A few days later I took dad’s pickup truck and put most of the lost clothes in a charity bin on the main street. I left some behind though; a pair of pocket sized sun-glasses, a sun-bleached rash shirt and that little lost sock, down in the mangroves for one of the Edwin Street kids to find, and hopefully get some good wear from.

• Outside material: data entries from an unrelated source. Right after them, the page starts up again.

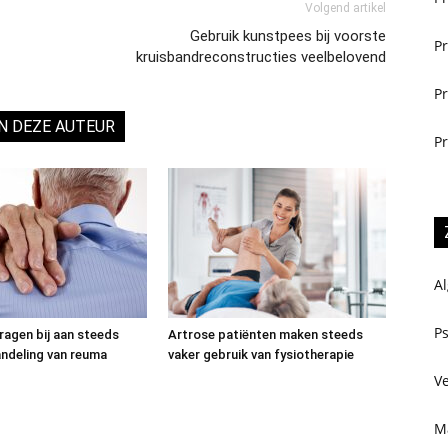
Volgend artikel
Gebruik kunstpees bij voorste
Pr
kruisbandreconstructies veelbelovend
Pr
N DEZE AUTEUR
Pr
A
P
ragen bij aan steeds
Artrose patiënten maken steeds
ndeling van reuma
vaker gebruik van fysiotherapie
Ve
M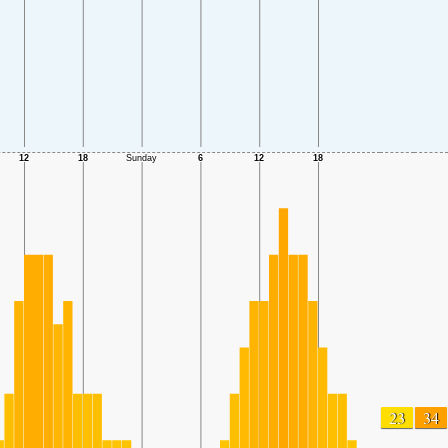
23
34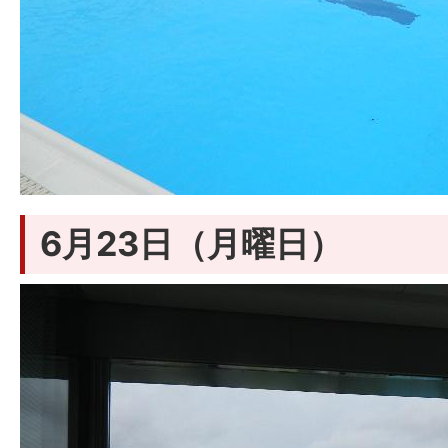
6月23日（月曜日）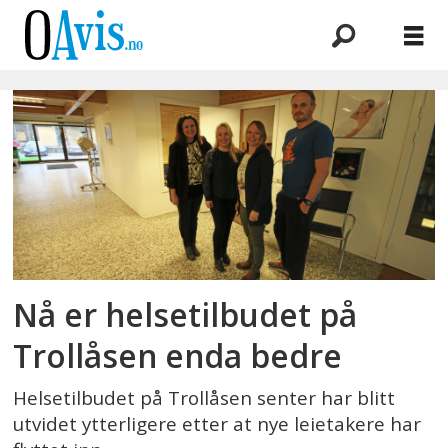
Emne:
leger
Nå er helsetilbudet på
Trollåsen enda bedre
Helsetilbudet på Trollåsen senter har blitt
utvidet ytterligere etter at nye leietakere har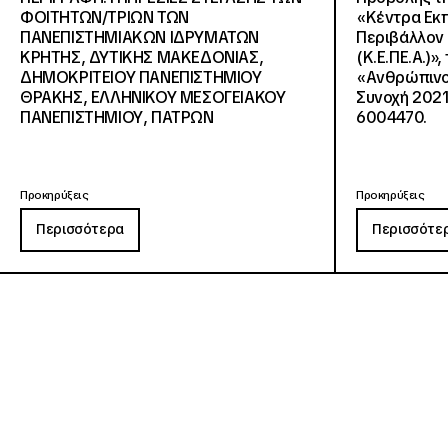
ΦΟΙΤΗΤΩΝ/ΤΡΙΩΝ ΤΩΝ
«Κέντρα Εκπ
ΠΑΝΕΠΙΣΤΗΜΙΑΚΩΝ ΙΔΡΥΜΑΤΩΝ
Περιβάλλον 
KΡΗΤΗΣ, ΔΥΤΙΚΗΣ ΜΑΚΕΔΟΝΙΑΣ,
(Κ.Ε.ΠΕ.Α.)»
ΔΗΜΟΚΡΙΤΕΙΟΥ ΠΑΝΕΠΙΣΤΗΜΙΟΥ
«Ανθρώπινο 
ΘΡΑΚΗΣ, ΕΛΛΗΝΙΚΟΥ ΜΕΣΟΓΕΙΑΚΟΥ
Συνοχή 2021
ΠΑΝΕΠΙΣΤΗΜΙΟΥ, ΠΑΤΡΩΝ
6004470.
Προκηρύξεις
Προκηρύξεις
Περισσότερα
Περισσότε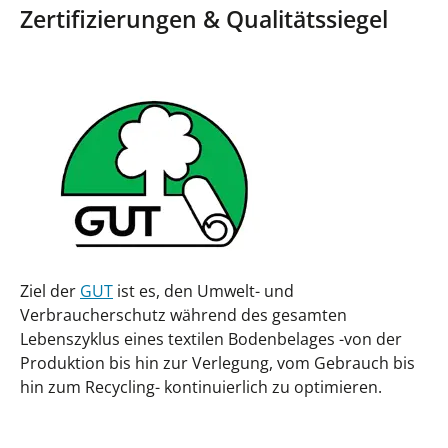
Zertifizierungen & Qualitätssiegel
Ziel der
GUT
ist es, den Umwelt- und
Verbraucherschutz während des gesamten
Lebenszyklus eines textilen Bodenbelages -von der
Produktion bis hin zur Verlegung, vom Gebrauch bis
hin zum Recycling- kontinuierlich zu optimieren.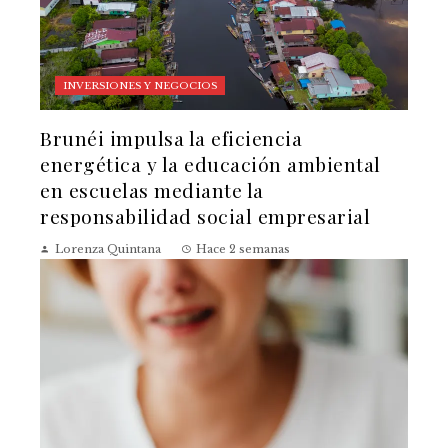
INVERSIONES Y NEGOCIOS
Brunéi impulsa la eficiencia
energética y la educación ambiental
en escuelas mediante la
responsabilidad social empresarial
Lorenza Quintana
Hace 2 semanas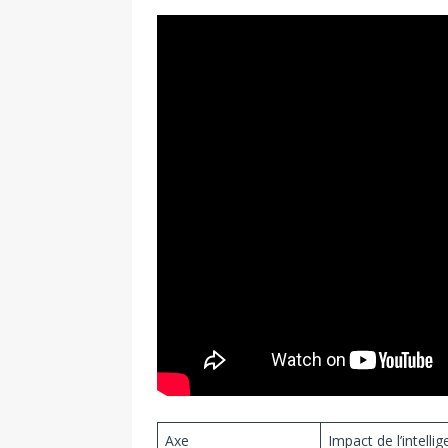
Axe
Impact de l’intell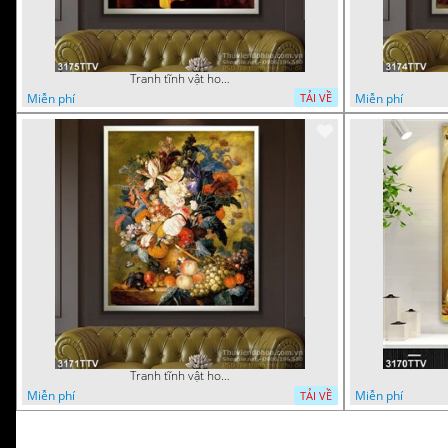
Tranh tĩnh vật hoa quả sơn dầu trang trí đẹp
Miễn phí
Miễn phí
TẢI VỀ
Tranh tĩnh vật hoa quả sơn dầu đẹp
Miễn phí
Miễn phí
TẢI VỀ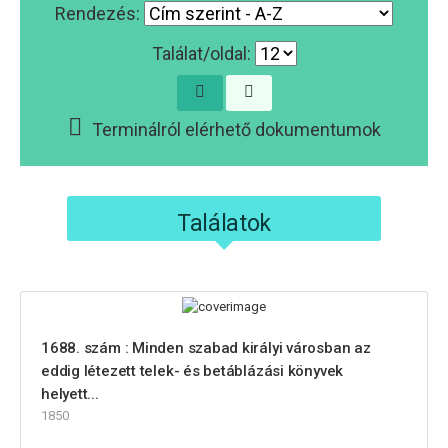
Rendezés:
Találat/oldal:
Terminálról elérhető dokumentumok
Találatok
1688. szám : Minden szabad királyi városban az
eddig létezett telek- és betáblázási könyvek
helyett...
1850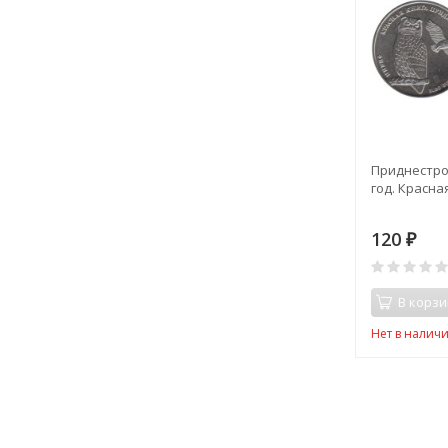
Приднестров
год. Красная
120
₽
В корзи
Нет в налич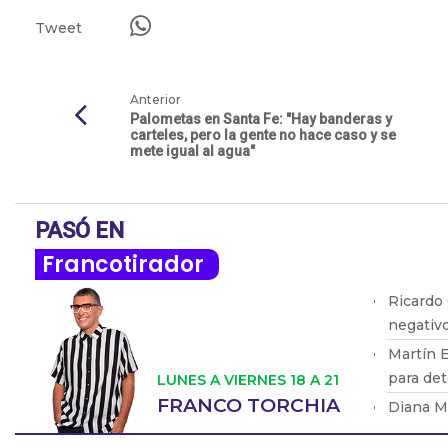
Tweet
Anterior
Palometas en Santa Fe: "Hay banderas y
carteles, pero la gente no hace caso y se
mete igual al agua"
PASÓ EN
Francotirador
Ricardo
negativo
Martín E
para det
LUNES A VIERNES 18 A 21
FRANCO TORCHIA
Diana Ma
no ha ll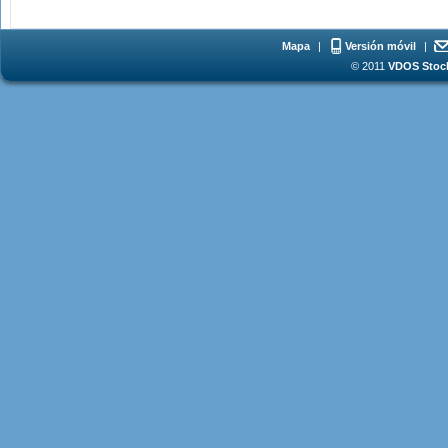
Mapa
|
Versión móvil
|
© 2011
VDOS Stoch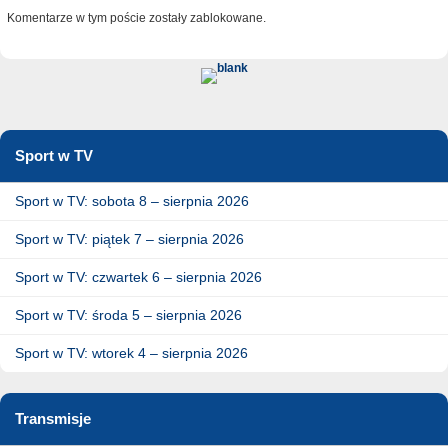
Komentarze w tym poście zostały zablokowane.
Sport w TV
Sport w TV: sobota 8 – sierpnia 2026
Sport w TV: piątek 7 – sierpnia 2026
Sport w TV: czwartek 6 – sierpnia 2026
Sport w TV: środa 5 – sierpnia 2026
Sport w TV: wtorek 4 – sierpnia 2026
Transmisje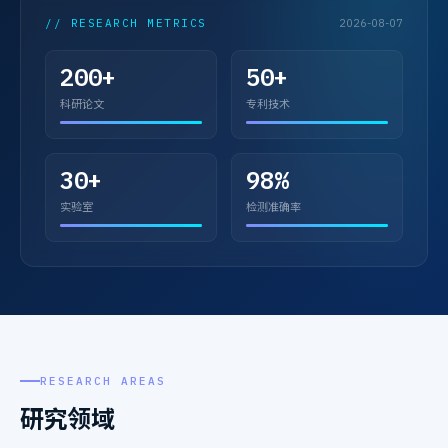
// RESEARCH METRICS
2026-08-07
200+
50+
科研论文
专利技术
30+
98%
实验室
检测准确率
RESEARCH AREAS
研究领域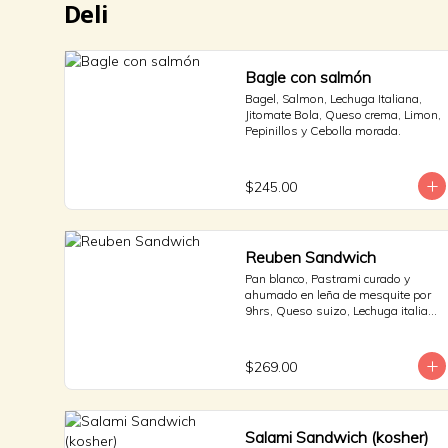
Deli
Bagle con salmón
Bagel, Salmon, Lechuga Italiana, 
Jitomate Bola, Queso crema, Limon, 
Pepinillos y Cebolla morada.
$245.00
Reuben Sandwich
Pan blanco, Pastrami curado y 
ahumado en leña de mesquite por 
9hrs, Queso suizo, Lechuga italiana 
y Jitomate bola. * Side de pepinillos 
- Aderezo ruso - Sauerkraut.
$269.00
Salami Sandwich (kosher)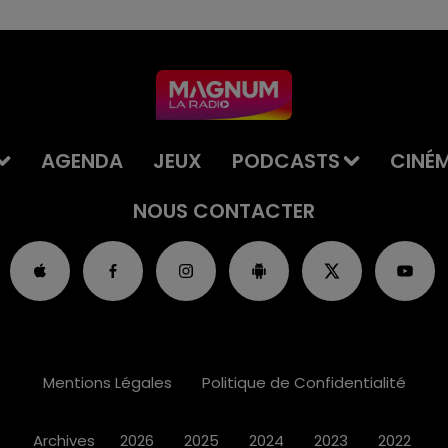
AGENDA
JEUX
PODCASTS
CINÉ
NOUS CONTACTER
Mentions Légales
Politique de Confidentialité
Archives
2026
2025
2024
2023
2022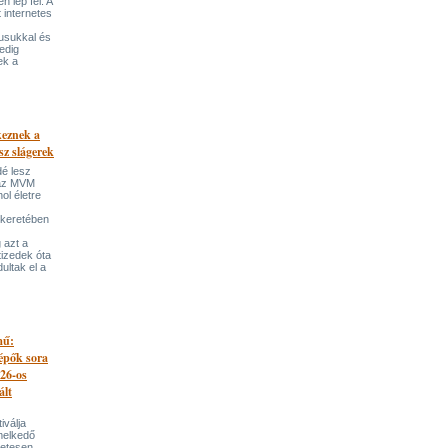
 lép fel. A
t internetes
lusukkal és
edig
ek a
keznek a
sz slágerek
dé lesz
az MVM
l életre
 keretében
 azt a
tizedek óta
ultak el a
mű:
lépők sora
026-os
ált
iválja
melkedő
zetesen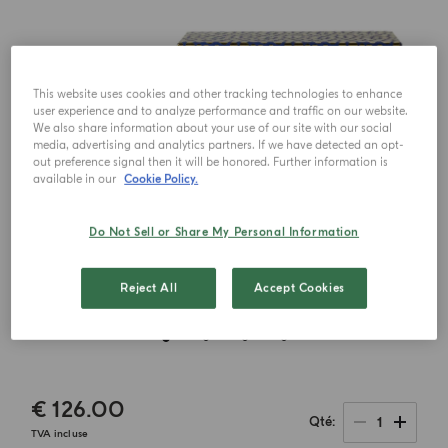
This website uses cookies and other tracking technologies to enhance
user experience and to analyze performance and traffic on our website.
We also share information about your use of our site with our social
media, advertising and analytics partners. If we have detected an opt-
out preference signal then it will be honored. Further information is
available in our
Cookie Policy.
Do Not Sell or Share My Personal Information
Reject All
Accept Cookies
€ 126.00
1
Qté
TVA incluse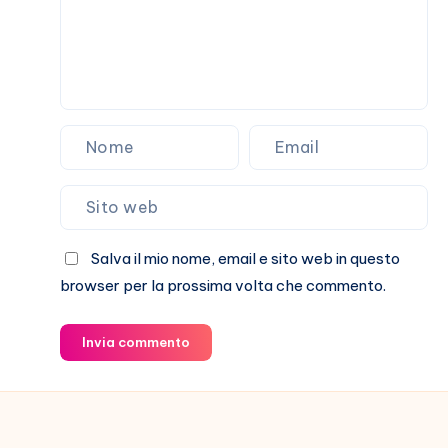
Salva il mio nome, email e sito web in questo
browser per la prossima volta che commento.
Invia commento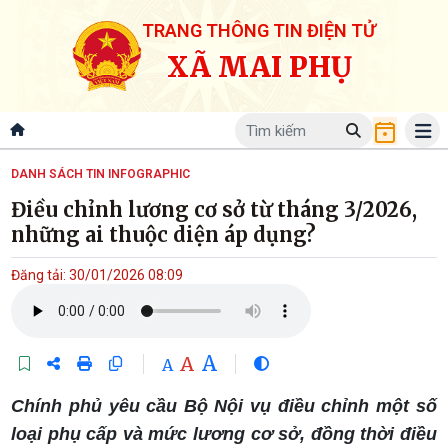
TRANG THÔNG TIN ĐIỆN TỬ
XÃ MAI PHỤ
DANH SÁCH TIN INFOGRAPHIC
Điều chỉnh lương cơ sở từ tháng 3/2026,
những ai thuộc diện áp dụng?
Đăng tải: 30/01/2026 08:09
A
A
A
Chính phủ yêu cầu Bộ Nội vụ điều chỉnh một số
loại phụ cấp và mức lương cơ sở, đồng thời điều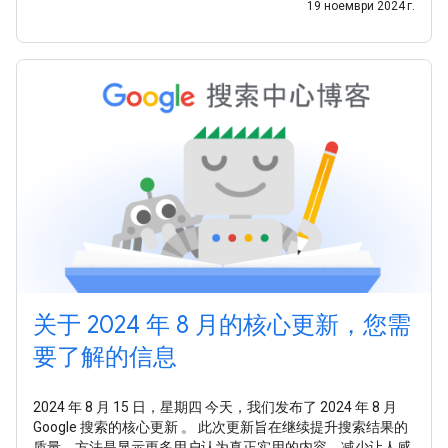
19 ноември 2024 г.
关于 2024 年 8 月的核心更新，您需
要了解的信息
2024 年 8 月 15 日，星期四 今天，我们发布了 2024 年 8 月
Google 搜索的核心更新 。 此次更新旨在继续提升搜索结果的
质量，方法是显示更多用户认为真正实用的内容，减少让人感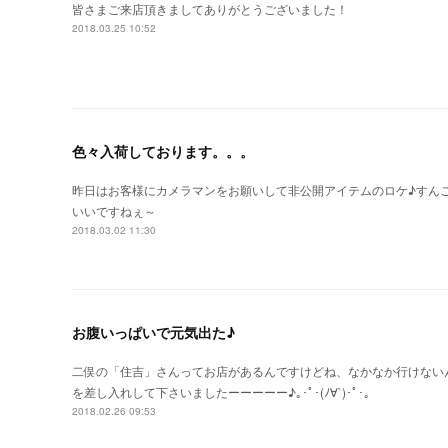
皆さまご来店頂きましてありがとうございました！
2018.03.25 10:52
色々入荷しております。。。
昨日はお客様にカメラマンをお願いして非公開アイテムのロケ♪すん
いいですねぇ～
2018.03.02 11:30
お腹いっぱいで元気出た♪
二俣の「住吉」さんってお店があるんですけどね、なかなか行けない
を差し入れして下さいましたーーーーー♪｡･ﾟ･(ﾉ∀`)･ﾟ･｡
2018.02.26 09:53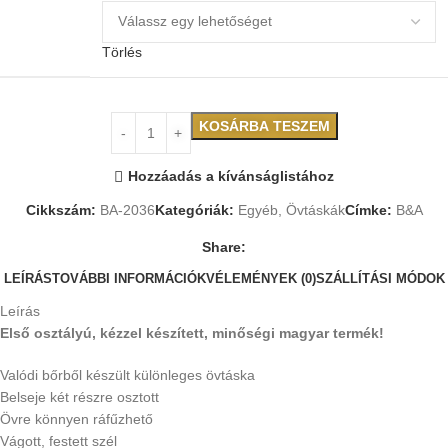
Törlés
KOSÁRBA TESZEM
Hozzáadás a kívánságlistához
Cikkszám:
BA-2036
Kategóriák:
Egyéb
,
Övtáskák
Címke:
B&A
Share:
LEÍRÁS
TOVÁBBI INFORMÁCIÓK
VÉLEMÉNYEK (0)
SZÁLLÍTÁSI MÓDOK
Leírás
Első osztályú, kézzel készített, minőségi magyar termék!
Valódi bőrből készült különleges övtáska
Belseje két részre osztott
Övre könnyen ráfűzhető
Vágott, festett szél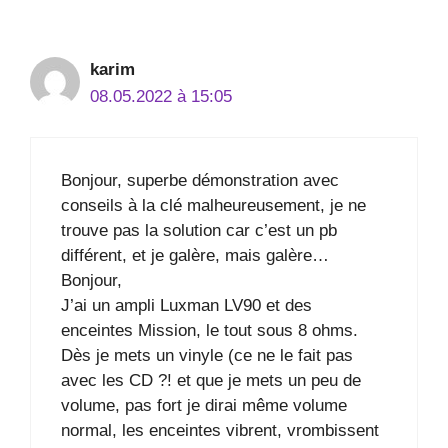
karim
08.05.2022 à 15:05
Bonjour, superbe démonstration avec
conseils à la clé malheureusement, je ne
trouve pas la solution car c’est un pb
différent, et je galère, mais galère…
Bonjour,
J’ai un ampli Luxman LV90 et des
enceintes Mission, le tout sous 8 ohms.
Dès je mets un vinyle (ce ne le fait pas
avec les CD ?! et que je mets un peu de
volume, pas fort je dirai même volume
normal, les enceintes vibrent, vrombissent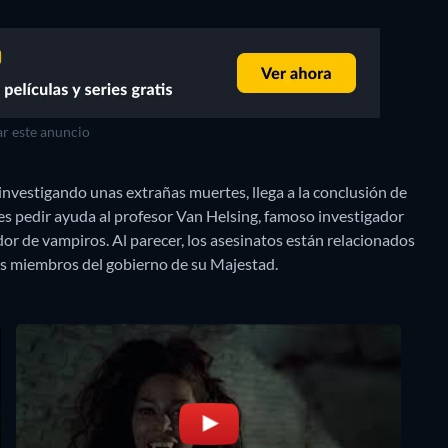
r este anuncio
investigando unas extrañas muertes, llega a la conclusión de
s pedir ayuda al profesor Van Helsing, famoso investigador
or de vampiros. Al parecer, los asesinatos están relacionados
os miembros del gobierno de su Majestad.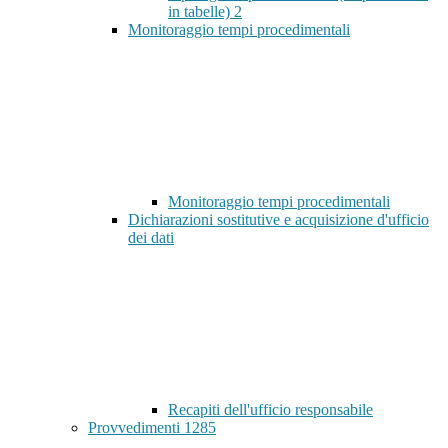
in tabelle)
2
Monitoraggio tempi procedimentali
Monitoraggio tempi procedimentali
Dichiarazioni sostitutive e acquisizione d'ufficio
dei dati
Recapiti dell'ufficio responsabile
Provvedimenti
1285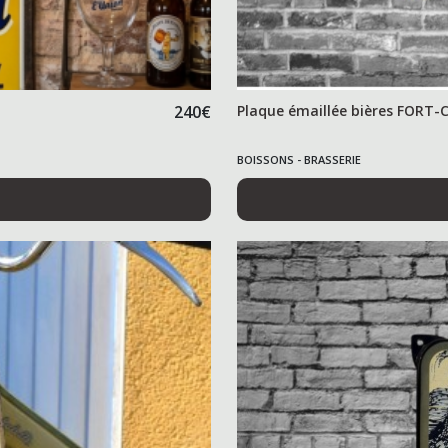
240
€
Plaque émaillée bières FORT-
BOISSONS - BRASSERIE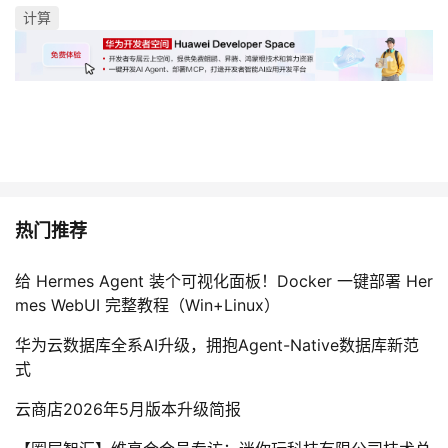
持
建
证
实
的
计算
议
验
收
藏
热门推荐
给 Hermes Agent 装个可视化面板！Docker 一键部署 Her
mes WebUI 完整教程（Win+Linux）
华为云数据库全系AI升级，拥抱Agent-Native数据库新范
式
云商店2026年5月版本升级简报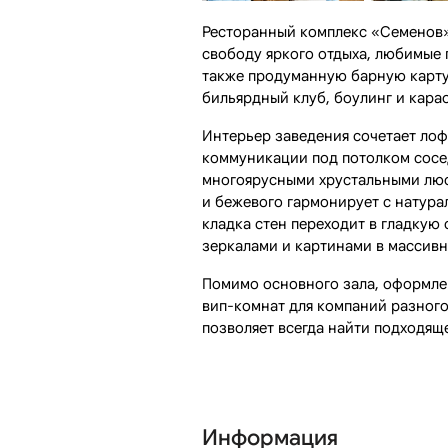
Ресторанный комплекс «Семенов»
свободу яркого отдыха, любимые 
также продуманную барную карту,
бильярдный клуб, боулинг и кара
Интерьер заведения сочетает лоф
коммуникации под потолком сосе
многоярусными хрустальными люс
и бежевого гармонирует с натура
кладка стен переходит в гладкую
зеркалами и картинами в массивн
Помимо основного зала, оформле
вип-комнат для компаний разного 
позволяет всегда найти подходящ
Информация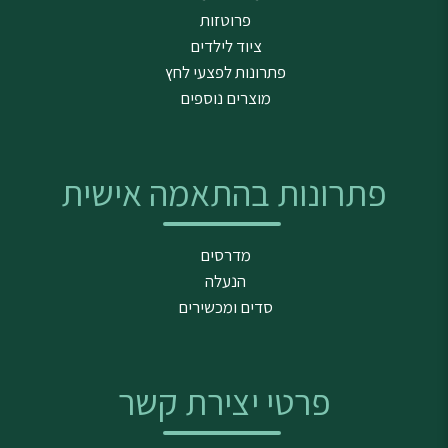
פרוטזות
ציוד לילדים
פתרונות לפצעי לחץ
מוצרים נוספים
פתרונות בהתאמה אישית
מדרסים
הנעלה
סדים ומכשירים
פרטי יצירת קשר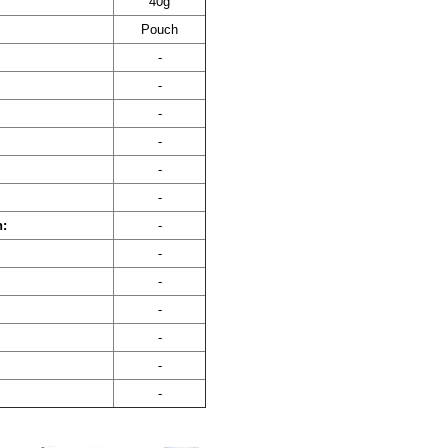
40g
Pouch
-
-
-
-
-
-
n:
-
-
-
-
-
-
-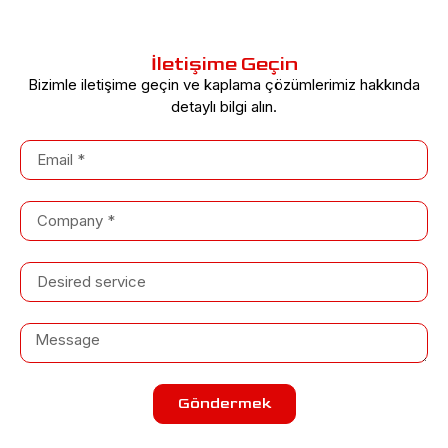
İletişime Geçin
Bizimle iletişime geçin ve kaplama çözümlerimiz hakkında
detaylı bilgi alın.
Göndermek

Three years after that I was gone. There is no absence of memory. I’ve only been back a handful of times since. My parents live out West now and there’s less people. I like it out there. It’s an old country. I’m in the city for the moment. Sydney art gallery has a beautiful floor-to-ceiling windowed section. There, you can see the tawny old ferries dawdling white lacerations across the dark blue of Sydney harbor and out to sea. It’s impossible to think that somewhere, part of that harbour, part of that ocean was once and always will be flowing from the old Edwin Street inlet.

Yesterday, I learnt that Danny and three of his brothers got done up near Woy Woy on a bust running nearly four hundred and fifty thousand dollars’ worth of cocaine and amphetamines up the South coast. His brothers were good to him and they took most of the wrap. If he behaves, he’ll be out in two years. If he doesn’t, he’s always got people looking out for him.

Is it a conscious choice to love,

Or does it take you in disbelief, like an avalanche?

Looking out at the harbour, I realised I never had another friend like Danny. 

You never stopped to think about much back then.